■ **WORK TASK**
Only the lines from the start of the material through the line containing "use real data" are to be extracted, exactly as they appear.

■ **EXERCISE DATA**
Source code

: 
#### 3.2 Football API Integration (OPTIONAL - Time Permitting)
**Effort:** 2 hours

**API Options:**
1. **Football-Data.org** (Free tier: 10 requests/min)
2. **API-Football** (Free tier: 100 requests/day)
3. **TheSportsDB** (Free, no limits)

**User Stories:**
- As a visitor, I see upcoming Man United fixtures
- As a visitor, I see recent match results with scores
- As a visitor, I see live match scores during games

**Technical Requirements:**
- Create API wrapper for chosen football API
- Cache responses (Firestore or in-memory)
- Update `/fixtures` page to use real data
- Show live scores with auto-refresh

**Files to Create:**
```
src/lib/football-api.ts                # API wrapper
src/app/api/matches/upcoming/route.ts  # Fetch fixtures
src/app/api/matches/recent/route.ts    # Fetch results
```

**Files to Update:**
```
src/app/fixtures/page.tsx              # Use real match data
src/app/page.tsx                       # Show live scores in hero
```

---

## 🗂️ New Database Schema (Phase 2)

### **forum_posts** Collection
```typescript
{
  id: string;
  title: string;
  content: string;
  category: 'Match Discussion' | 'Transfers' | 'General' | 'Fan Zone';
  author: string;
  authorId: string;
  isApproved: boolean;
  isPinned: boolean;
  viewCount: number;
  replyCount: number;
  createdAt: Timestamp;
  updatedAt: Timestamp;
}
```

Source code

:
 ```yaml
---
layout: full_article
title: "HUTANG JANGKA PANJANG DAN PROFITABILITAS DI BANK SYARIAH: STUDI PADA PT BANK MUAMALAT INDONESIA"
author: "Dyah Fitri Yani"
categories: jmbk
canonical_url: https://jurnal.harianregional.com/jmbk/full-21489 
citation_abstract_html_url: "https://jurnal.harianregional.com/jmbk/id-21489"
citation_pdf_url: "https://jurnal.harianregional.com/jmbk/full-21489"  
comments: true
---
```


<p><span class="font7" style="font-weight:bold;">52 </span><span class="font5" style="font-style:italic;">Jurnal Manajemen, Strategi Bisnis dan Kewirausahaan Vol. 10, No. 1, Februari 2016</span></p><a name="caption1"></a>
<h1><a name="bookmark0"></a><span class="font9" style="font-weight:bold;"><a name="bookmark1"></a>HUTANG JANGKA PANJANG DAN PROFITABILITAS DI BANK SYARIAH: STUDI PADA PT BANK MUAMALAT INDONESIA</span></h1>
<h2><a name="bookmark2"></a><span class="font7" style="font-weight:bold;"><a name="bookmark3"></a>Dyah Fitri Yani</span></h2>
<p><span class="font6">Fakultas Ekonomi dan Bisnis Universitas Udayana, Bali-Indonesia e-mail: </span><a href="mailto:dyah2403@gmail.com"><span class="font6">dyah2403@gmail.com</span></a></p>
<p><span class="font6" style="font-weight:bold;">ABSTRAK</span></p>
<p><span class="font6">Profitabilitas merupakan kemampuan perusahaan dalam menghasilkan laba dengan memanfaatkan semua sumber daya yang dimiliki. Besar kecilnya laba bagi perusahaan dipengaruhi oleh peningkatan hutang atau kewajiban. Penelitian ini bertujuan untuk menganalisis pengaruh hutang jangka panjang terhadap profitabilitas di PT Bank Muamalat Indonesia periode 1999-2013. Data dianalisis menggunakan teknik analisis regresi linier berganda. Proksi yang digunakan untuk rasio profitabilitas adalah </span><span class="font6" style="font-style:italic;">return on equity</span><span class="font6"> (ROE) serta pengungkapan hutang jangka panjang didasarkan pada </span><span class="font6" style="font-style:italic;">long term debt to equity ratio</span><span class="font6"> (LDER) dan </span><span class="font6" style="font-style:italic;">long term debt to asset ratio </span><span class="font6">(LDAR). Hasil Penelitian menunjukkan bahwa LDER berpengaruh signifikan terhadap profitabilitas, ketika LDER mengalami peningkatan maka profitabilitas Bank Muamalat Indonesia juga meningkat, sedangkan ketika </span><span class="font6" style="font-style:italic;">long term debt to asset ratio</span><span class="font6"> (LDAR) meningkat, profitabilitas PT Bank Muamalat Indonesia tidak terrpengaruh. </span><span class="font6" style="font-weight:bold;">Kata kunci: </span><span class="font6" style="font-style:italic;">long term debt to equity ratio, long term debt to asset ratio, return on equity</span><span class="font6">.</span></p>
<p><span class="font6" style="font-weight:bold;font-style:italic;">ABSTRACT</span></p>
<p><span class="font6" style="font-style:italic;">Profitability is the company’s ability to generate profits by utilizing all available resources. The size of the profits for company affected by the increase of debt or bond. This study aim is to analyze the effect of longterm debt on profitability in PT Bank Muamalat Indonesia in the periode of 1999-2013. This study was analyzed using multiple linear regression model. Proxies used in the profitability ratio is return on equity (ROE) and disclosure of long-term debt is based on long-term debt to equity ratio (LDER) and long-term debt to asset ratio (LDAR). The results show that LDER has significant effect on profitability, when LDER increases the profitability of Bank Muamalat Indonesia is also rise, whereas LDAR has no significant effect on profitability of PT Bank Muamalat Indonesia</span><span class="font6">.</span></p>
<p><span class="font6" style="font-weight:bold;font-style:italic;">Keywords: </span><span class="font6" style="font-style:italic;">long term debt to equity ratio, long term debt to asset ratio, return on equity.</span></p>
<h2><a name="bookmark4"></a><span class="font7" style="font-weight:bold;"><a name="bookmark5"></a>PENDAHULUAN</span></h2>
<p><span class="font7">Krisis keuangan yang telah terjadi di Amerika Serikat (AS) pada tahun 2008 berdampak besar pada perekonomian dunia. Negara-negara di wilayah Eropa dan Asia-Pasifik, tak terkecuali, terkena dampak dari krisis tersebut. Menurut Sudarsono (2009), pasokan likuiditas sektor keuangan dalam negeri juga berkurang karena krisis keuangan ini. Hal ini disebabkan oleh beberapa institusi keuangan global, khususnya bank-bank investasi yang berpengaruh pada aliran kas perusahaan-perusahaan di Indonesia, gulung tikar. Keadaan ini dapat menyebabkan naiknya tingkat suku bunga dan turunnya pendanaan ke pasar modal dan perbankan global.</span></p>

■ **RESPONSE TO THIS TASK**
Source code

: 
#### 3.2 Football API Integration (OPTIONAL - Time Permitting)
**Effort:** 2 hours

**API Options:**
1. **Football-Data.org** (Free tier: 10 requests/min)
2. **API-Football** (Free tier: 100 requests/day)
3. **TheSportsDB** (Free, no limits)

**User Stories:**
- As a visitor, I see upcoming Man United fixtures
- As a visitor, I see recent match results with scores
- As a visitor, I see live match scores during games

**Technical Requirements:**
- Create API wrapper for chosen football API
- Cache responses (Firestore or in-memory)
- Update `/fixtures` page to use real data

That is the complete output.